Action item
Every line from the line containing "(AC) | EE, P.H. Works Division, Veraval |" to the end of the data must appear in the answer exactly as it appears there, and nothing else.

Materials provided
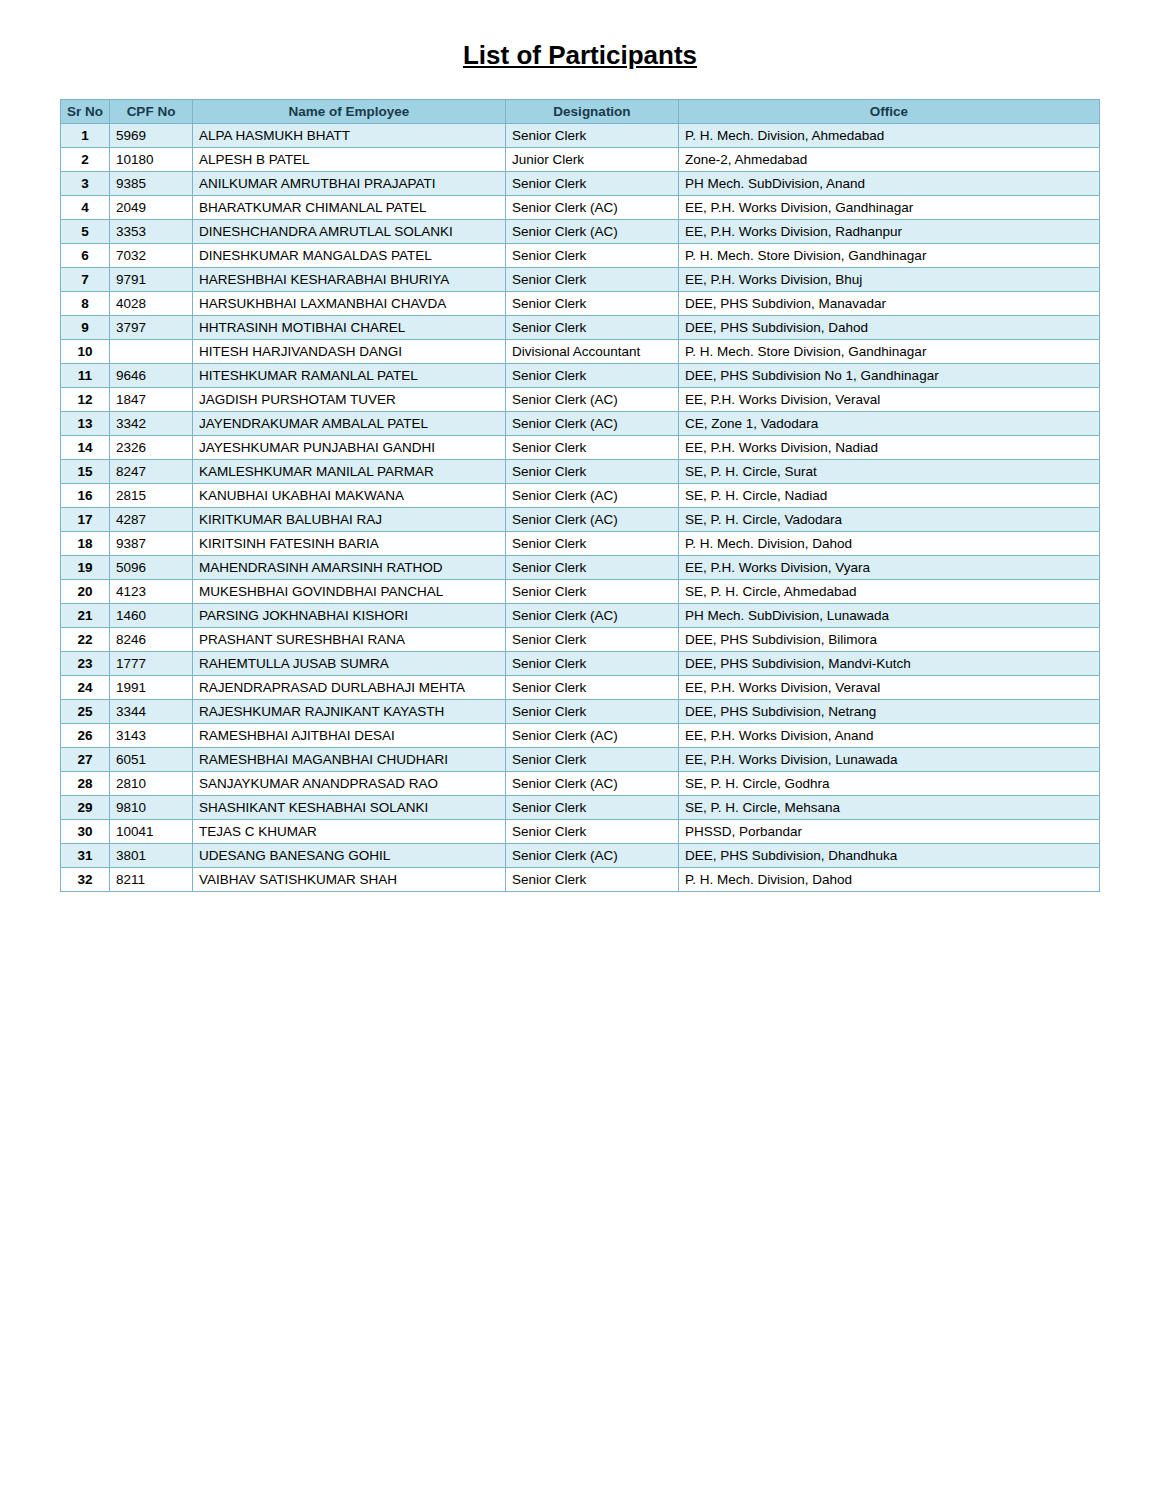List of Participants
| Sr No | CPF No | Name of Employee | Designation | Office |
| --- | --- | --- | --- | --- |
| 1 | 5969 | ALPA HASMUKH BHATT | Senior Clerk | P. H. Mech. Division, Ahmedabad |
| 2 | 10180 | ALPESH B PATEL | Junior Clerk | Zone-2, Ahmedabad |
| 3 | 9385 | ANILKUMAR AMRUTBHAI PRAJAPATI | Senior Clerk | PH Mech. SubDivision, Anand |
| 4 | 2049 | BHARATKUMAR CHIMANLAL PATEL | Senior Clerk (AC) | EE, P.H. Works Division, Gandhinagar |
| 5 | 3353 | DINESHCHANDRA AMRUTLAL SOLANKI | Senior Clerk (AC) | EE, P.H. Works Division, Radhanpur |
| 6 | 7032 | DINESHKUMAR MANGALDAS PATEL | Senior Clerk | P. H. Mech. Store Division, Gandhinagar |
| 7 | 9791 | HARESHBHAI KESHARABHAI BHURIYA | Senior Clerk | EE, P.H. Works Division, Bhuj |
| 8 | 4028 | HARSUKHBHAI LAXMANBHAI CHAVDA | Senior Clerk | DEE, PHS Subdivion, Manavadar |
| 9 | 3797 | HHTRASINH MOTIBHAI CHAREL | Senior Clerk | DEE, PHS Subdivision, Dahod |
| 10 | | HITESH HARJIVANDASH DANGI | Divisional Accountant | P. H. Mech. Store Division, Gandhinagar |
| 11 | 9646 | HITESHKUMAR RAMANLAL PATEL | Senior Clerk | DEE, PHS Subdivision No 1, Gandhinagar |
| 12 | 1847 | JAGDISH PURSHOTAM TUVER | Senior Clerk (AC) | EE, P.H. Works Division, Veraval |
| 13 | 3342 | JAYENDRAKUMAR AMBALAL PATEL | Senior Clerk (AC) | CE, Zone 1, Vadodara |
| 14 | 2326 | JAYESHKUMAR PUNJABHAI GANDHI | Senior Clerk | EE, P.H. Works Division, Nadiad |
| 15 | 8247 | KAMLESHKUMAR MANILAL PARMAR | Senior Clerk | SE, P. H. Circle, Surat |
| 16 | 2815 | KANUBHAI UKABHAI MAKWANA | Senior Clerk (AC) | SE, P. H. Circle, Nadiad |
| 17 | 4287 | KIRITKUMAR BALUBHAI RAJ | Senior Clerk (AC) | SE, P. H. Circle, Vadodara |
| 18 | 9387 | KIRITSINH FATESINH BARIA | Senior Clerk | P. H. Mech. Division, Dahod |
| 19 | 5096 | MAHENDRASINH AMARSINH RATHOD | Senior Clerk | EE, P.H. Works Division, Vyara |
| 20 | 4123 | MUKESHBHAI GOVINDBHAI PANCHAL | Senior Clerk | SE, P. H. Circle, Ahmedabad |
| 21 | 1460 | PARSING JOKHNABHAI KISHORI | Senior Clerk (AC) | PH Mech. SubDivision, Lunawada |
| 22 | 8246 | PRASHANT SURESHBHAI RANA | Senior Clerk | DEE, PHS Subdivision, Bilimora |
| 23 | 1777 | RAHEMTULLA JUSAB SUMRA | Senior Clerk | DEE, PHS Subdivision, Mandvi-Kutch |
| 24 | 1991 | RAJENDRAPRASAD DURLABHAJI MEHTA | Senior Clerk | EE, P.H. Works Division, Veraval |
| 25 | 3344 | RAJESHKUMAR RAJNIKANT KAYASTH | Senior Clerk | DEE, PHS Subdivision, Netrang |
| 26 | 3143 | RAMESHBHAI AJITBHAI DESAI | Senior Clerk (AC) | EE, P.H. Works Division, Anand |
| 27 | 6051 | RAMESHBHAI MAGANBHAI CHUDHARI | Senior Clerk | EE, P.H. Works Division, Lunawada |
| 28 | 2810 | SANJAYKUMAR ANANDPRASAD RAO | Senior Clerk (AC) | SE, P. H. Circle, Godhra |
| 29 | 9810 | SHASHIKANT KESHABHAI SOLANKI | Senior Clerk | SE, P. H. Circle, Mehsana |
| 30 | 10041 | TEJAS C KHUMAR | Senior Clerk | PHSSD, Porbandar |
| 31 | 3801 | UDESANG BANESANG GOHIL | Senior Clerk (AC) | DEE, PHS Subdivision, Dhandhuka |
| 32 | 8211 | VAIBHAV SATISHKUMAR SHAH | Senior Clerk | P. H. Mech. Division, Dahod |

Completed task
| 12 | 1847 | JAGDISH PURSHOTAM TUVER | Senior Clerk (AC) | EE, P.H. Works Division, Veraval |
| 13 | 3342 | JAYENDRAKUMAR AMBALAL PATEL | Senior Clerk (AC) | CE, Zone 1, Vadodara |
| 14 | 2326 | JAYESHKUMAR PUNJABHAI GANDHI | Senior Clerk | EE, P.H. Works Division, Nadiad |
| 15 | 8247 | KAMLESHKUMAR MANILAL PARMAR | Senior Clerk | SE, P. H. Circle, Surat |
| 16 | 2815 | KANUBHAI UKABHAI MAKWANA | Senior Clerk (AC) | SE, P. H. Circle, Nadiad |
| 17 | 4287 | KIRITKUMAR BALUBHAI RAJ | Senior Clerk (AC) | SE, P. H. Circle, Vadodara |
| 18 | 9387 | KIRITSINH FATESINH BARIA | Senior Clerk | P. H. Mech. Division, Dahod |
| 19 | 5096 | MAHENDRASINH AMARSINH RATHOD | Senior Clerk | EE, P.H. Works Division, Vyara |
| 20 | 4123 | MUKESHBHAI GOVINDBHAI PANCHAL | Senior Clerk | SE, P. H. Circle, Ahmedabad |
| 21 | 1460 | PARSING JOKHNABHAI KISHORI | Senior Clerk (AC) | PH Mech. SubDivision, Lunawada |
| 22 | 8246 | PRASHANT SURESHBHAI RANA | Senior Clerk | DEE, PHS Subdivision, Bilimora |
| 23 | 1777 | RAHEMTULLA JUSAB SUMRA | Senior Clerk | DEE, PHS Subdivision, Mandvi-Kutch |
| 24 | 1991 | RAJENDRAPRASAD DURLABHAJI MEHTA | Senior Clerk | EE, P.H. Works Division, Veraval |
| 25 | 3344 | RAJESHKUMAR RAJNIKANT KAYASTH | Senior Clerk | DEE, PHS Subdivision, Netrang |
| 26 | 3143 | RAMESHBHAI AJITBHAI DESAI | Senior Clerk (AC) | EE, P.H. Works Division, Anand |
| 27 | 6051 | RAMESHBHAI MAGANBHAI CHUDHARI | Senior Clerk | EE, P.H. Works Division, Lunawada |
| 28 | 2810 | SANJAYKUMAR ANANDPRASAD RAO | Senior Clerk (AC) | SE, P. H. Circle, Godhra |
| 29 | 9810 | SHASHIKANT KESHABHAI SOLANKI | Senior Clerk | SE, P. H. Circle, Mehsana |
| 30 | 10041 | TEJAS C KHUMAR | Senior Clerk | PHSSD, Porbandar |
| 31 | 3801 | UDESANG BANESANG GOHIL | Senior Clerk (AC) | DEE, PHS Subdivision, Dhandhuka |
| 32 | 8211 | VAIBHAV SATISHKUMAR SHAH | Senior Clerk | P. H. Mech. Division, Dahod |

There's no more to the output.